Twitter user who posted two anti-immigration tweets that were viewed just 33 times has been jailed for stirring up racial hatred.

Luke Yarwood, 36, received an 18-month sentence after tweeting in the wake of the Christmas market car attack in Magdeburg, Germany, in December 2024.

His posts were reported to the police by Yarwood’s own brother-in-law who he did not get on with.

The case has drawn comparisons with Lucy Connolly, the 42-year-old wife of a Tory councillor from Northampton, who was jailed after she called for people to ‘set fire’ to asylum hotels in the wake of the Southport attack in July 2024.

Siobhan Linsley, prosecuting, said Yarwood’s ‘extremely unpleasant posts’ had the potential to trigger disorder at one of three high-profile migrant hotels in Bournemouth, Dorset, near to where he lives.

His barrister argued the posts had 33 views between them and were the ‘impotent rantings of a socially isolated man’ that had no ‘real-world’ consequences.

But Judge Jonathan Fuller said Yarwood’s ‘odious’ tweets were designed to stir up racial hatred and incite violence, and jailed him.

Bournemouth Crown Court heard Yarwood from Burton, near Christchurch, Dorset, made a series of anti-Muslim and anti-immigration posts from December 21, 2024 to January 29, 2025.

It started the day after the car attack in Germany in which six people were killed.
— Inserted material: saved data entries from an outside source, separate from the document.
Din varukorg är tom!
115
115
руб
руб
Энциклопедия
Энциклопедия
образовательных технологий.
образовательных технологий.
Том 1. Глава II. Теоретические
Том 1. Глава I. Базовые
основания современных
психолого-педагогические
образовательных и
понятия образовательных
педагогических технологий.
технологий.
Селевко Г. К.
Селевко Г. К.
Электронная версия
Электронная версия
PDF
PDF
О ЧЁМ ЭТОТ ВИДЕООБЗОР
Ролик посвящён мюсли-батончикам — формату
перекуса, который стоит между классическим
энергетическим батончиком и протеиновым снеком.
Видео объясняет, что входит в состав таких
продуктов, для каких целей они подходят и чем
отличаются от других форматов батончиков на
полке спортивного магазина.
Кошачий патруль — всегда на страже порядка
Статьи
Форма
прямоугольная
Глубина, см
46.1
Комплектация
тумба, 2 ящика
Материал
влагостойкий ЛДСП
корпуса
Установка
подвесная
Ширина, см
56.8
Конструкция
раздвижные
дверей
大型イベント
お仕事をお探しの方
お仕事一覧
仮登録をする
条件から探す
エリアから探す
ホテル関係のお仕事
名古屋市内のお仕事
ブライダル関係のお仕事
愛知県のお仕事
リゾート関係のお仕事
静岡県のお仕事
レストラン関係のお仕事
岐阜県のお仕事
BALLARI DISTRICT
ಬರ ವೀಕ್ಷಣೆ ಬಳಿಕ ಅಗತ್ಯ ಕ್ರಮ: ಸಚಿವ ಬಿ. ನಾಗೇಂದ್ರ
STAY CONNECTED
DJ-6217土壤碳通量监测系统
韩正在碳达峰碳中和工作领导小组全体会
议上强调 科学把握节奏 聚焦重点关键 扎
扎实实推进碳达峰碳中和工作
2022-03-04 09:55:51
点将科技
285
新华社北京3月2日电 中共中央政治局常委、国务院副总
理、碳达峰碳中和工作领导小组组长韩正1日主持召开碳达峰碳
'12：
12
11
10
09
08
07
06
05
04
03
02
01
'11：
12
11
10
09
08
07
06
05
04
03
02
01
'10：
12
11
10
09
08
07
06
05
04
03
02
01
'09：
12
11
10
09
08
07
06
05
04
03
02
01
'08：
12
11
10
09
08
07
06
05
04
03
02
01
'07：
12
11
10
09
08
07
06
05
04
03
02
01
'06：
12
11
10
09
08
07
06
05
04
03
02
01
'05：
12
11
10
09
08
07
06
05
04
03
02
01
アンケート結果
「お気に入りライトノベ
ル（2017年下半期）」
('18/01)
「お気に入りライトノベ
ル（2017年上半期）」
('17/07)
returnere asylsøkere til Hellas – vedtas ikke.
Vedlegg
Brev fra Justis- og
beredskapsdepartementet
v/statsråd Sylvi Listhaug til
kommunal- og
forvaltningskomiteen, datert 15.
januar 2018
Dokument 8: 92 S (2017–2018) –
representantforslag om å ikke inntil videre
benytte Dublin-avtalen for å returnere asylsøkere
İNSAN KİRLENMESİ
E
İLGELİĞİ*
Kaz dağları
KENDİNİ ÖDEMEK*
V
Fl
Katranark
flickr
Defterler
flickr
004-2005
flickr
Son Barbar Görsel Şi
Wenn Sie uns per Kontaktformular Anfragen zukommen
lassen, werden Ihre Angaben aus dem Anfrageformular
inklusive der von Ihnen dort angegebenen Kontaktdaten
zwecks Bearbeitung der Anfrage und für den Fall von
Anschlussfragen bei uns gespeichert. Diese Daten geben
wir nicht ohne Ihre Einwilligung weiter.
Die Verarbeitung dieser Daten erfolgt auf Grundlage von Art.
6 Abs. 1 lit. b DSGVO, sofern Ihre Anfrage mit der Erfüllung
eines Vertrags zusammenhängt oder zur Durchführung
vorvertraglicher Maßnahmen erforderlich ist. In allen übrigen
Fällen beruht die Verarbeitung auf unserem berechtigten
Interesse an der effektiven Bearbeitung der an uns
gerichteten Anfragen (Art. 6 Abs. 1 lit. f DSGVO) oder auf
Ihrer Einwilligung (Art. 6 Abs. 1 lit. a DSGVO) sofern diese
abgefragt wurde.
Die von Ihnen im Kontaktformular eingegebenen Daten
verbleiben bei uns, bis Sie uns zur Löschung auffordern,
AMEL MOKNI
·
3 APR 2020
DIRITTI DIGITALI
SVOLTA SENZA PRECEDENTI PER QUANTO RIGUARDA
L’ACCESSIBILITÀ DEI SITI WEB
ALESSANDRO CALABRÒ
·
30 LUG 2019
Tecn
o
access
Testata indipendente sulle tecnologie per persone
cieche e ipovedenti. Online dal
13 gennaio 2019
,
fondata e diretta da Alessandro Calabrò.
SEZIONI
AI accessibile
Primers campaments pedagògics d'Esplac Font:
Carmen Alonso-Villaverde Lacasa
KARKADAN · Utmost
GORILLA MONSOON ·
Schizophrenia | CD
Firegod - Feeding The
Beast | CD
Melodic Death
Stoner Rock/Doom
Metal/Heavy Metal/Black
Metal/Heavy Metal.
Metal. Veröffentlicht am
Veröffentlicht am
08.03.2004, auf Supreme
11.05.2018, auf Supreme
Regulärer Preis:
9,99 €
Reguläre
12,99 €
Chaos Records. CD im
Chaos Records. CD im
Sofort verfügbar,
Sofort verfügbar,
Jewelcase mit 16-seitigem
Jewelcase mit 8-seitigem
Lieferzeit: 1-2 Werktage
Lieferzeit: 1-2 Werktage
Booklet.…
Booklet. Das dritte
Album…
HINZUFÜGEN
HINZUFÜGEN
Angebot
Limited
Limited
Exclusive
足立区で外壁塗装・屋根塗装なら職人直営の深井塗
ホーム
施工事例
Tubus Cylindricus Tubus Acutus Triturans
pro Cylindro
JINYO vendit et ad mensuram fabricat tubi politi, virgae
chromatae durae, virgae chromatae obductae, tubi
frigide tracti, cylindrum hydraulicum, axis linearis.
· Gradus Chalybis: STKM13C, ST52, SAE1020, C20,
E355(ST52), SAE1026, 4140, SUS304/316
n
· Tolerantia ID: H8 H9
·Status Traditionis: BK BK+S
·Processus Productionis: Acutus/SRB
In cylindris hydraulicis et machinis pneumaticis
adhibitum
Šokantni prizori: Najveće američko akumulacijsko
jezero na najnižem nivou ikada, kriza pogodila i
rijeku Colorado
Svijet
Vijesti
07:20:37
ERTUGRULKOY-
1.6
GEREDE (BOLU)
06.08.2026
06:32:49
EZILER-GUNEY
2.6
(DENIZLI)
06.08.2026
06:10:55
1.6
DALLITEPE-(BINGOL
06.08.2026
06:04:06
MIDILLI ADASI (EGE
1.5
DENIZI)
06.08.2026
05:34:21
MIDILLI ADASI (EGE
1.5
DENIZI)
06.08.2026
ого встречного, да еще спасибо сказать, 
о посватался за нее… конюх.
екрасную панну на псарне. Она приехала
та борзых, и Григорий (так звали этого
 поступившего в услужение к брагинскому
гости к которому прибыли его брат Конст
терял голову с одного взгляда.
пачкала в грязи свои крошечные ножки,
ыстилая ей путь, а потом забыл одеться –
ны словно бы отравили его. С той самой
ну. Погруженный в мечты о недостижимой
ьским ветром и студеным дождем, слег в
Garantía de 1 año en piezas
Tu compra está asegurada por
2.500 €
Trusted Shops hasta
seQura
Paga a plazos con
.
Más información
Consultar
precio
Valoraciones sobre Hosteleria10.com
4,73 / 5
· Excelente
At the time misinformation on social media suggested the person responsible was an Islamic extremist.

Yarwood responded to a post that stated thousands of Germans were taking to the streets and they wanted their country back.

Yarwood replied: ‘Head for the hotels housing them and burn them to the ground.’

While further posts by him displayed a ‘rabid dislike’ for foreigners, particularly Islam, these did not stir up racial hatred or incite violence.

For example, Yarwood wrote about the amount of foreign people in Bournemouth, stating: ‘Walking for ages and not hearing a word of English.’

He also wrote of his disgust at seeing ‘asylum seekers outside the hotel staring at young college girls’.

The second illegal tweet was made in response to a post by GB News.